• _DATA RECORDS_
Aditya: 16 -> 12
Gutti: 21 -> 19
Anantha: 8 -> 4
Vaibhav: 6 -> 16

---

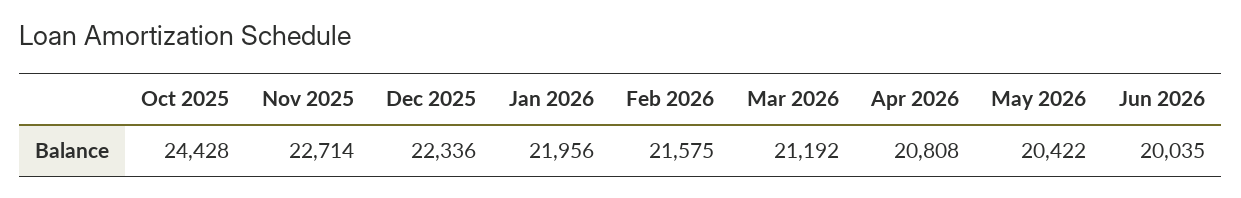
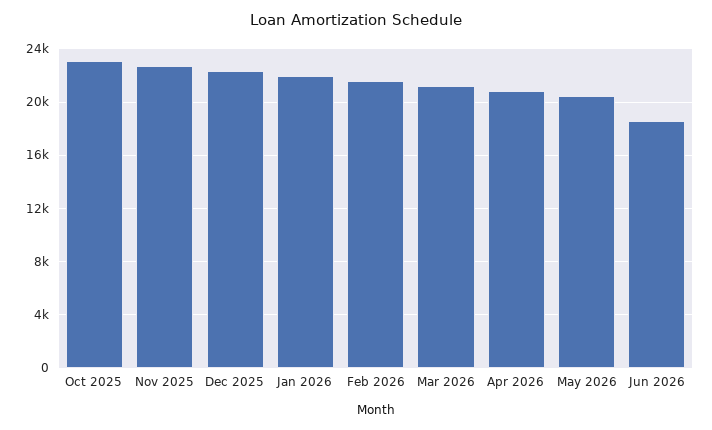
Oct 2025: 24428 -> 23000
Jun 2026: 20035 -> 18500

---

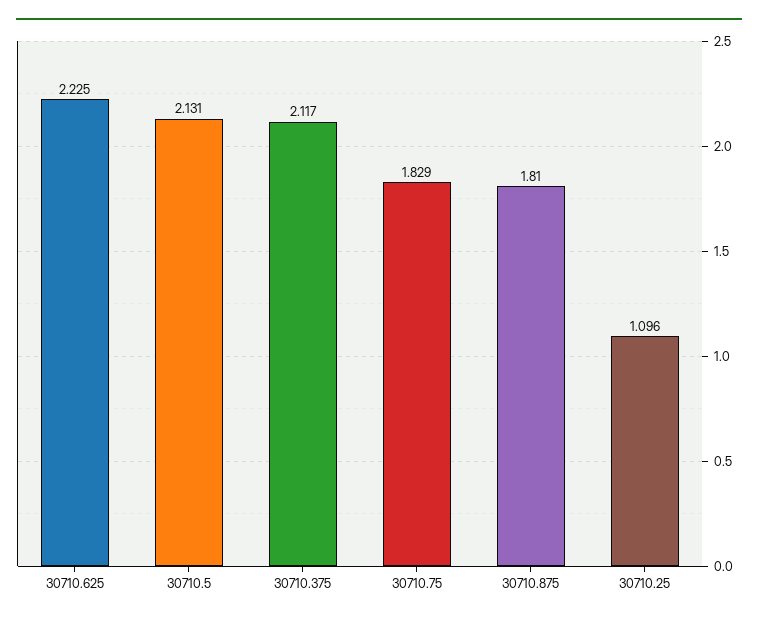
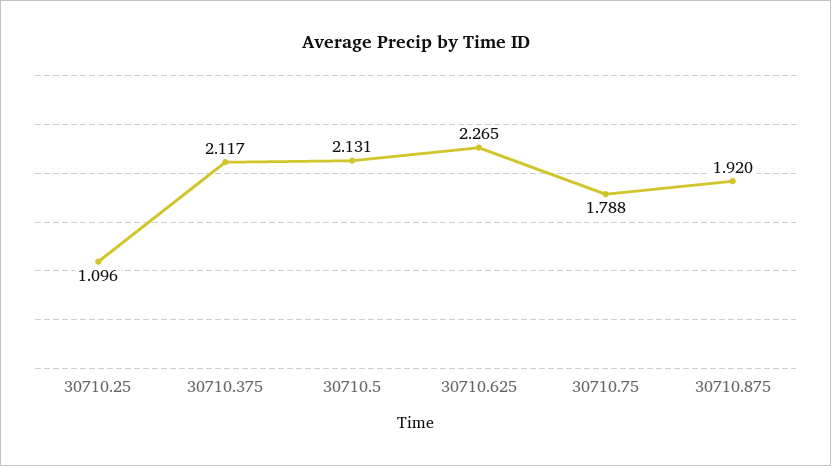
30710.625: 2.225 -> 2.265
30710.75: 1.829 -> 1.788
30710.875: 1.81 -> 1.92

• _EXERCISE BRIEF_
Copy back the listing above exactly, but only from the line with "30710.625: 2.225 -> 2.265" through the line with "30710.875: 1.81 -> 1.92", both ends included.

• _YOUR SOLUTION_
30710.625: 2.225 -> 2.265
30710.75: 1.829 -> 1.788
30710.875: 1.81 -> 1.92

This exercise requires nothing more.